* Your objective
Would you please repeat all of the data exactly, omitting the pictures?

--- Material provided ---

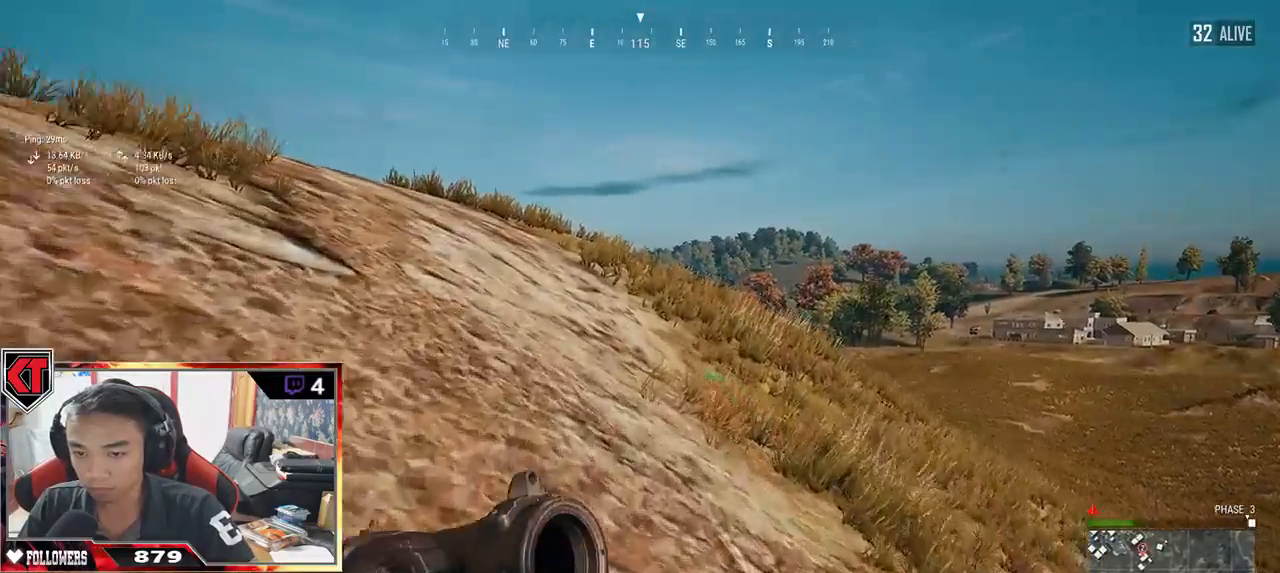
{"keys": ["shift", "w"], "mouse": [], "events": []}
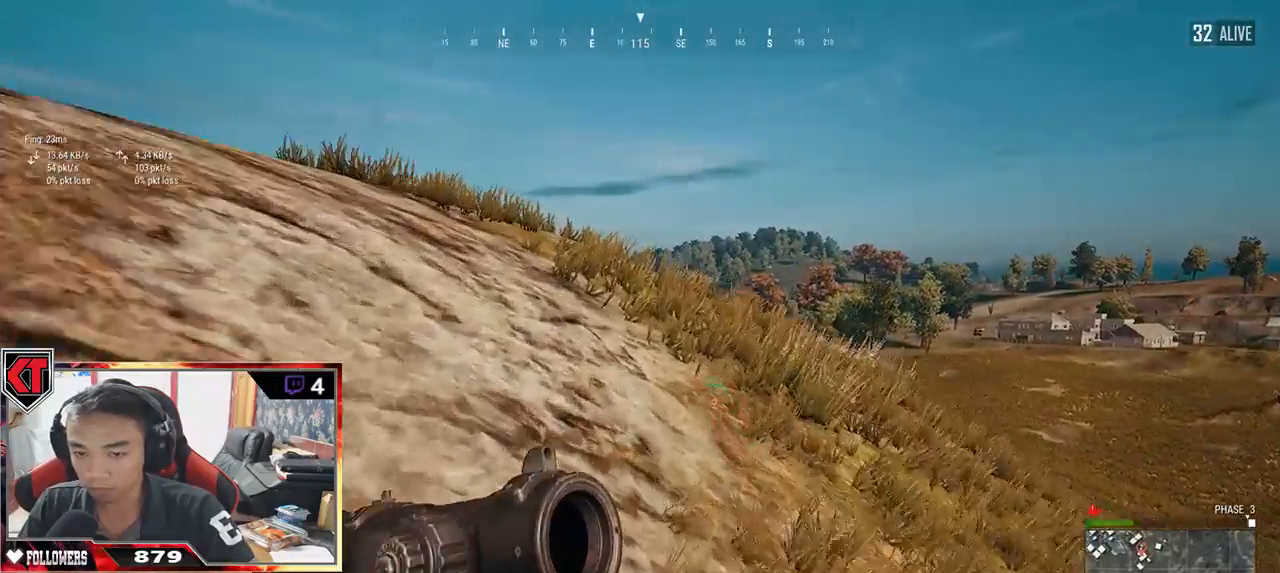
{"keys": ["shift", "space", "w"], "mouse": [], "events": [[450, "space", "down"]]}
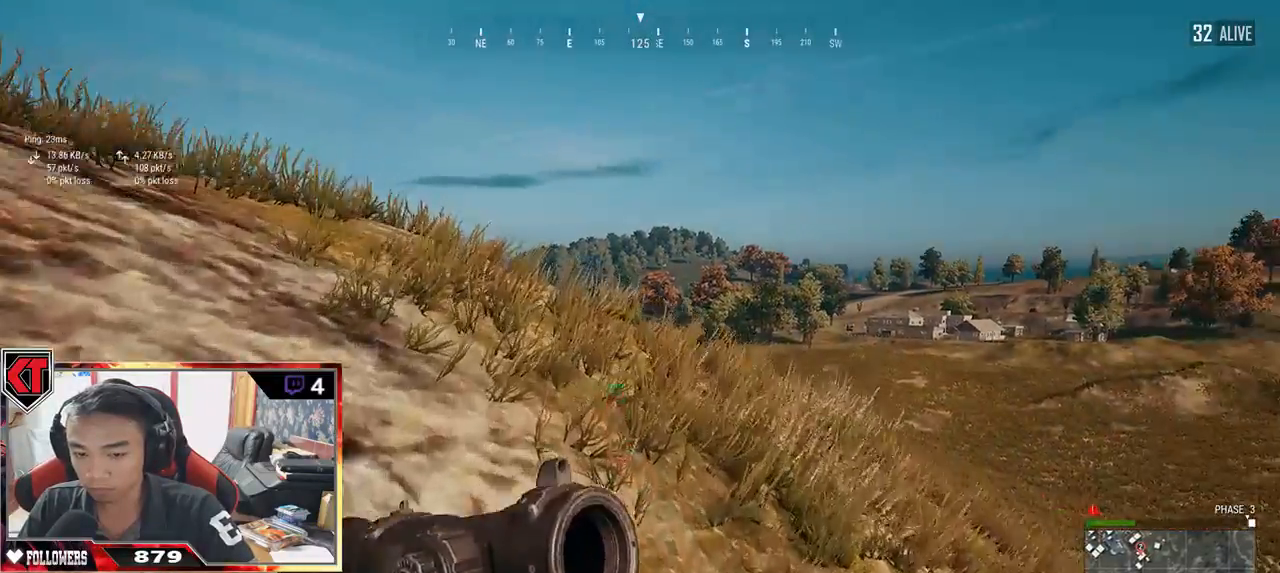
{"keys": ["w"], "mouse": [], "events": [[150, "space", "up"], [450, "shift", "up"]]}
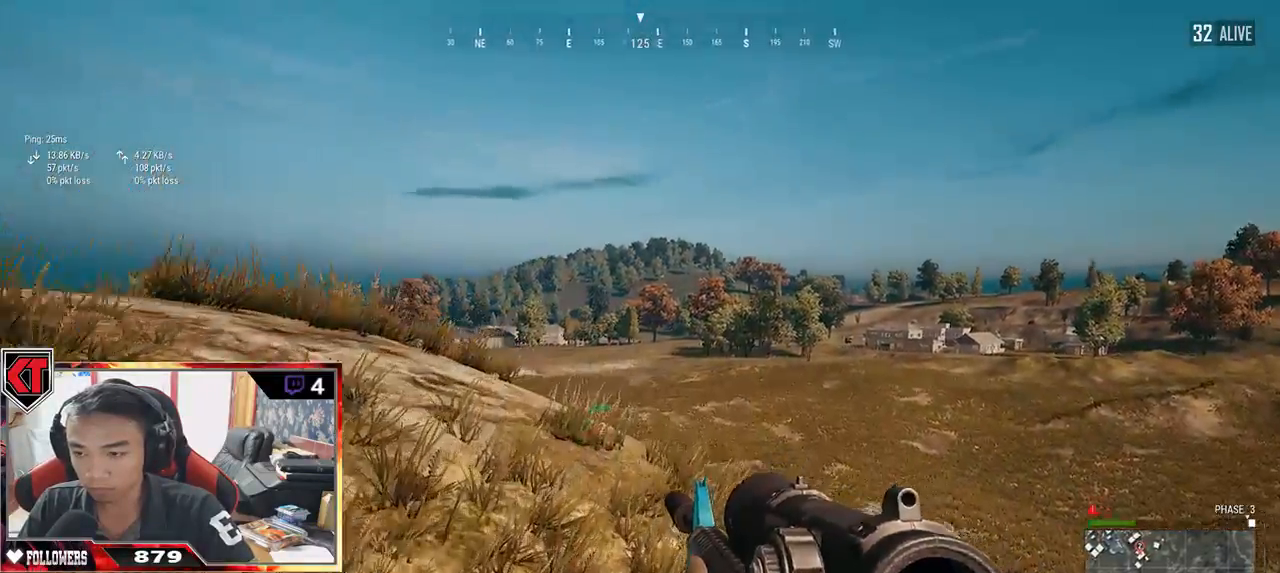
{"keys": ["d", "w"], "mouse": ["right"], "events": [[184, "d", "down"], [217, "w", "up"], [434, "w", "down"], [484, "mouse_right", "down"]]}
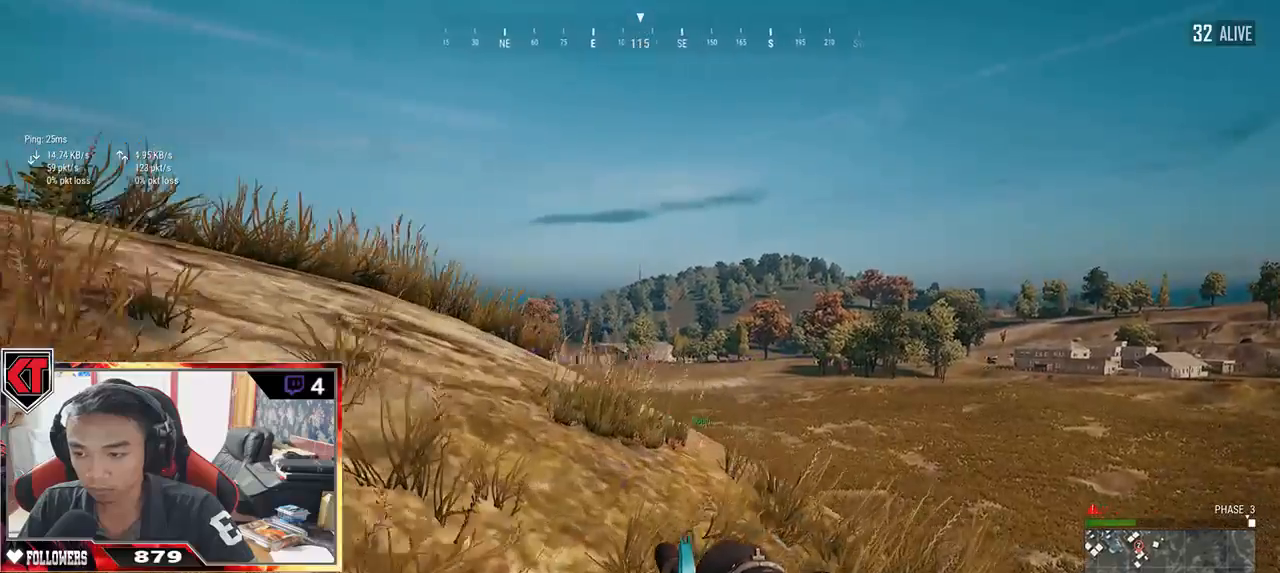
{"keys": ["a", "s"], "mouse": [], "events": [[67, "mouse_right", "up"], [234, "a", "down"], [234, "d", "up"], [267, "w", "up"], [434, "s", "down"]]}
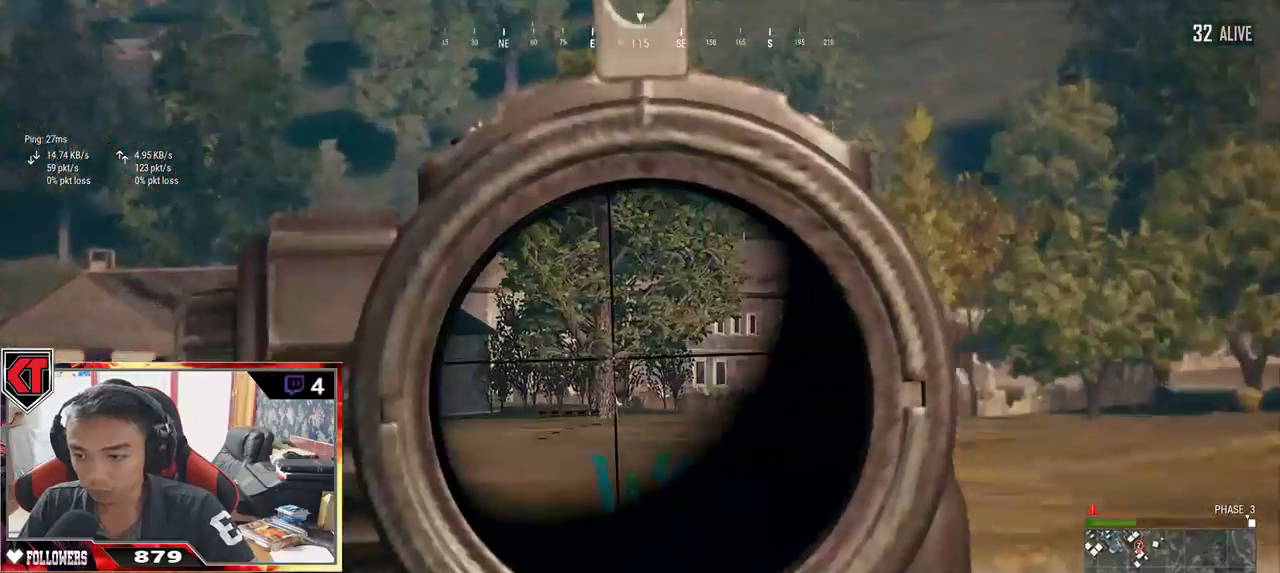
{"keys": ["d"], "mouse": [], "events": [[50, "a", "up"], [300, "d", "down"], [400, "s", "up"]]}
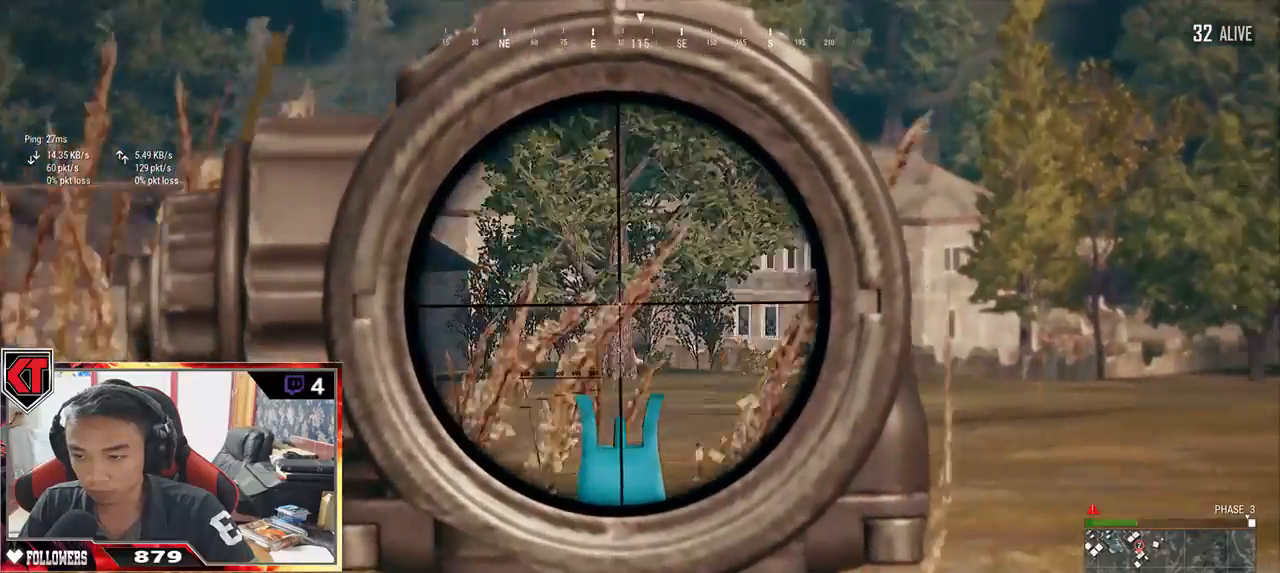
{"keys": ["a"], "mouse": [], "events": [[234, "w", "down"], [250, "d", "up"], [284, "a", "down"], [334, "w", "up"]]}
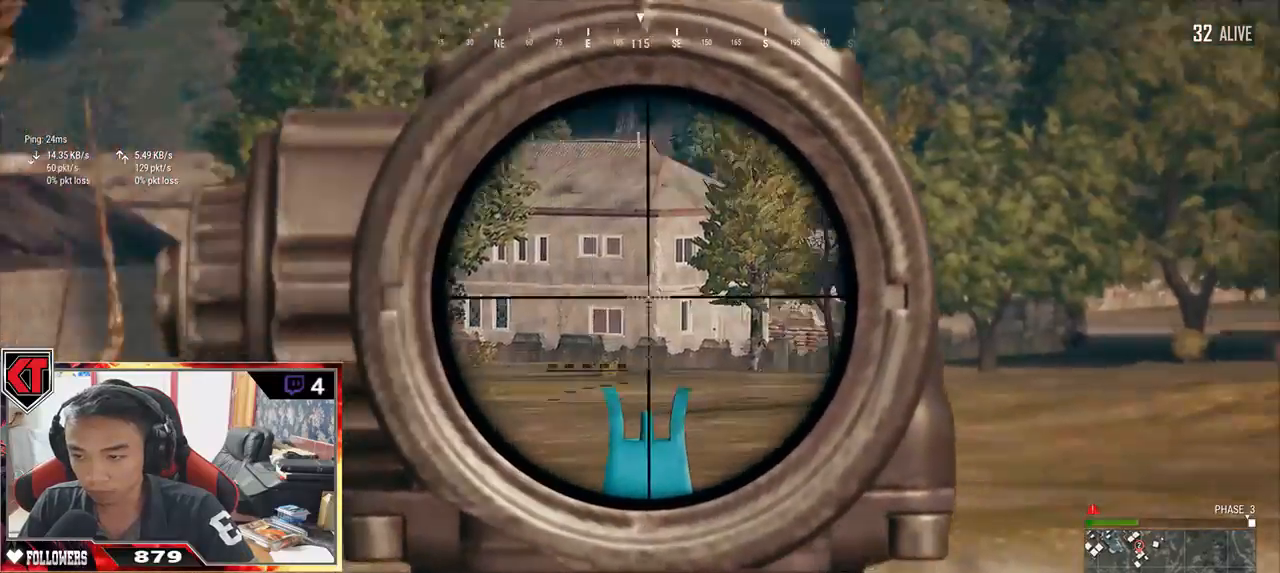
{"keys": ["d"], "mouse": [], "events": [[184, "s", "down"], [250, "a", "up"], [267, "d", "down"], [367, "s", "up"]]}
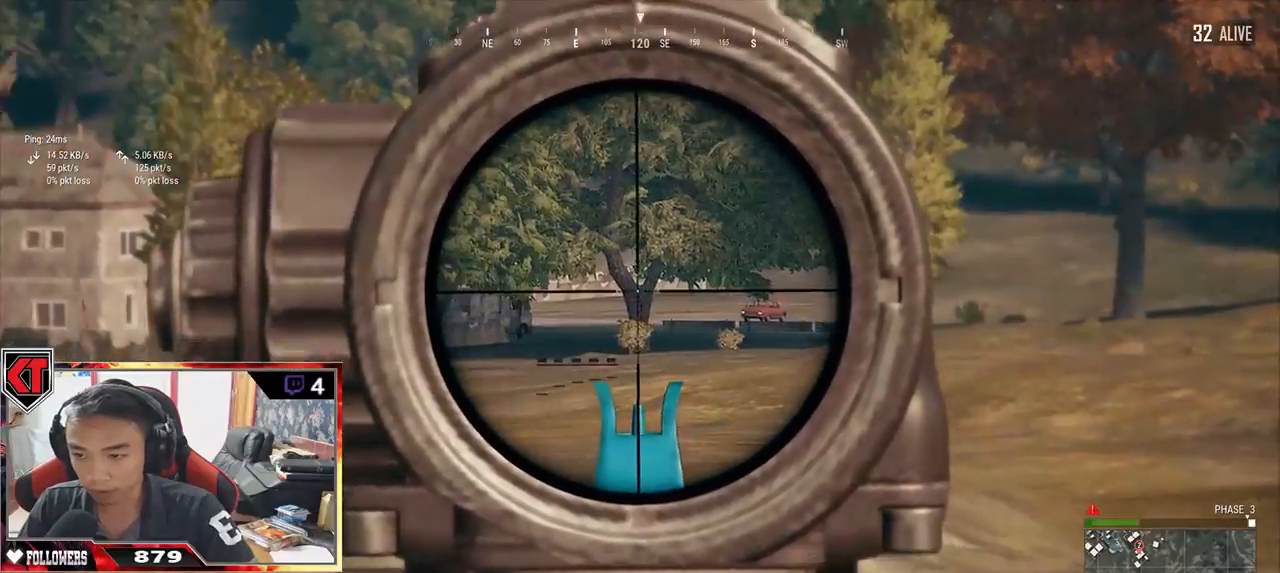
{"keys": ["a"], "mouse": [], "events": [[117, "w", "down"], [234, "a", "down"], [267, "d", "up"], [317, "w", "up"]]}
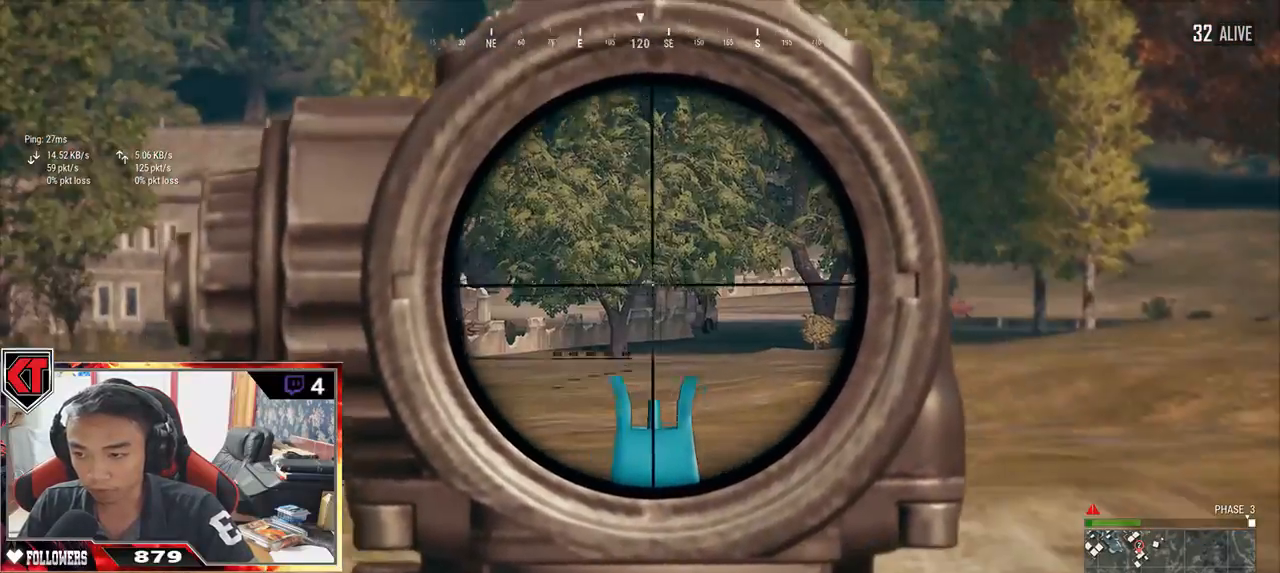
{"keys": ["w"], "mouse": [], "events": [[17, "w", "down"], [150, "a", "up"], [167, "d", "down"], [500, "d", "up"]]}
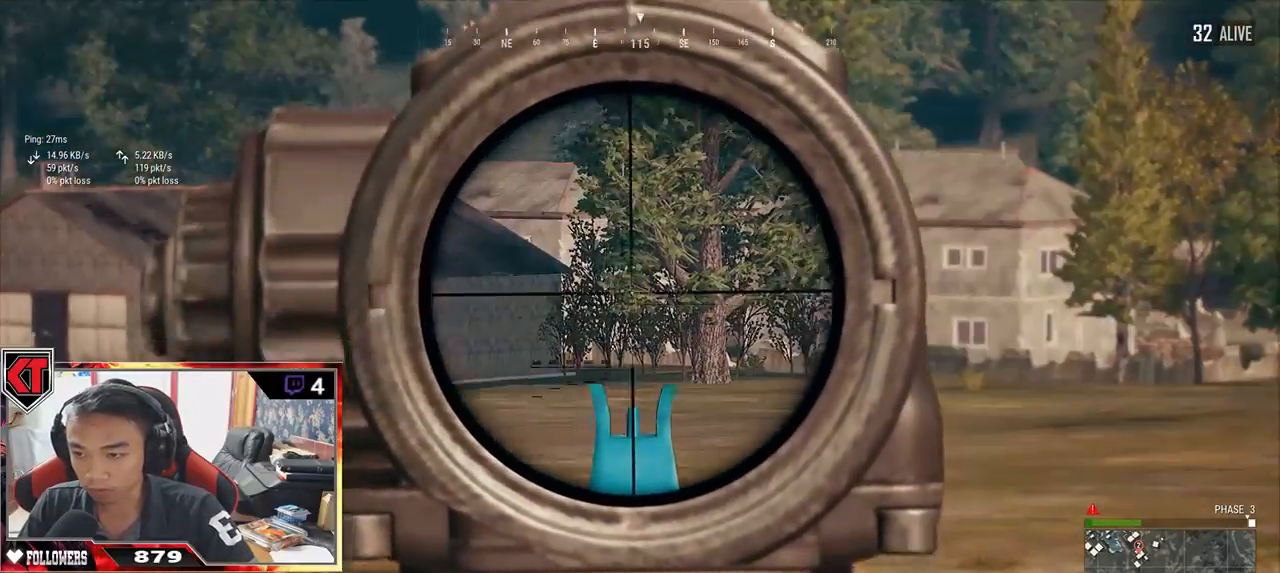
{"keys": ["w"], "mouse": [], "events": [[134, "a", "down"], [467, "a", "up"]]}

---

* Solution for this exercise
{"keys": ["shift", "w"], "mouse": [], "events": []}
{"keys": ["shift", "space", "w"], "mouse": [], "events": [[450, "space", "down"]]}
{"keys": ["w"], "mouse": [], "events": [[150, "space", "up"], [450, "shift", "up"]]}
{"keys": ["d", "w"], "mouse": ["right"], "events": [[184, "d", "down"], [217, "w", "up"], [434, "w", "down"], [484, "mouse_right", "down"]]}
{"keys": ["a", "s"], "mouse": [], "events": [[67, "mouse_right", "up"], [234, "a", "down"], [234, "d", "up"], [267, "w", "up"], [434, "s", "down"]]}
{"keys": ["d"], "mouse": [], "events": [[50, "a", "up"], [300, "d", "down"], [400, "s", "up"]]}
{"keys": ["a"], "mouse": [], "events": [[234, "w", "down"], [250, "d", "up"], [284, "a", "down"], [334, "w", "up"]]}
{"keys": ["d"], "mouse": [], "events": [[184, "s", "down"], [250, "a", "up"], [267, "d", "down"], [367, "s", "up"]]}
{"keys": ["a"], "mouse": [], "events": [[117, "w", "down"], [234, "a", "down"], [267, "d", "up"], [317, "w", "up"]]}
{"keys": ["w"], "mouse": [], "events": [[17, "w", "down"], [150, "a", "up"], [167, "d", "down"], [500, "d", "up"]]}
{"keys": ["w"], "mouse": [], "events": [[134, "a", "down"], [467, "a", "up"]]}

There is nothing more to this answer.